(Exercise materials)
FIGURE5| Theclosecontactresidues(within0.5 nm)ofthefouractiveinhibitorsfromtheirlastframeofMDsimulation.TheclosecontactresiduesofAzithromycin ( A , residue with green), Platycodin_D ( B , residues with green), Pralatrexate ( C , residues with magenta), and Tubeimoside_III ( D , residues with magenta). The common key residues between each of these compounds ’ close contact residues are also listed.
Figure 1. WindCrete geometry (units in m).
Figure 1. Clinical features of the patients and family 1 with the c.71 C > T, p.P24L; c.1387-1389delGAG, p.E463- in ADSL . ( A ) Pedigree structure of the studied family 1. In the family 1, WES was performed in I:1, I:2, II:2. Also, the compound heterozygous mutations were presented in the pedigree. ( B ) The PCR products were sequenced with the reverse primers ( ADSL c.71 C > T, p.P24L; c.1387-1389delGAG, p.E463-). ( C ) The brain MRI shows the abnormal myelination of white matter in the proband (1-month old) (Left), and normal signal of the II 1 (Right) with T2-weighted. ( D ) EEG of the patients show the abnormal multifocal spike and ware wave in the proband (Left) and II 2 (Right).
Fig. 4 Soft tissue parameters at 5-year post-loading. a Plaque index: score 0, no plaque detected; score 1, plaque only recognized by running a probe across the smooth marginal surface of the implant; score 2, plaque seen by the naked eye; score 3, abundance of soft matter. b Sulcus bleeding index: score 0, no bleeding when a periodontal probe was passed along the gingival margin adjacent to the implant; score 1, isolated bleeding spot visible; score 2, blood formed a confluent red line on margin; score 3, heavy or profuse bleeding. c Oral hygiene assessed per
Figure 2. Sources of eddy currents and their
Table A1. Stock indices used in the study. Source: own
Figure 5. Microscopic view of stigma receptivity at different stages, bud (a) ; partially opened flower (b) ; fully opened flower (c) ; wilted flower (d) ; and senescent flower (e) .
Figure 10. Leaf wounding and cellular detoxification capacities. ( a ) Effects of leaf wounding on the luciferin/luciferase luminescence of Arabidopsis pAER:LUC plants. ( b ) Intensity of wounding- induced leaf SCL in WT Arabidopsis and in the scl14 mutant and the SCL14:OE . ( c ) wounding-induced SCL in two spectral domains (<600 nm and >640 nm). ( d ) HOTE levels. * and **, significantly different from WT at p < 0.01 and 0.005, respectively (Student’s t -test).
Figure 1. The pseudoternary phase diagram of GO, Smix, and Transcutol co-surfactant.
(End Exercise materials)
With the line holding "Table A1. Stock" as the first and the line holding "Figure 5. Microscopic" as the last, please transcribe exactly the lines of the material above in that range and nothing else.

◆ **Response to this task**:
Table A1. Stock indices used in the study. Source: own
Figure 5. Microscopic view of stigma receptivity at different stages, bud (a) ; partially opened flower (b) ; fully opened flower (c) ; wilted flower (d) ; and senescent flower (e) .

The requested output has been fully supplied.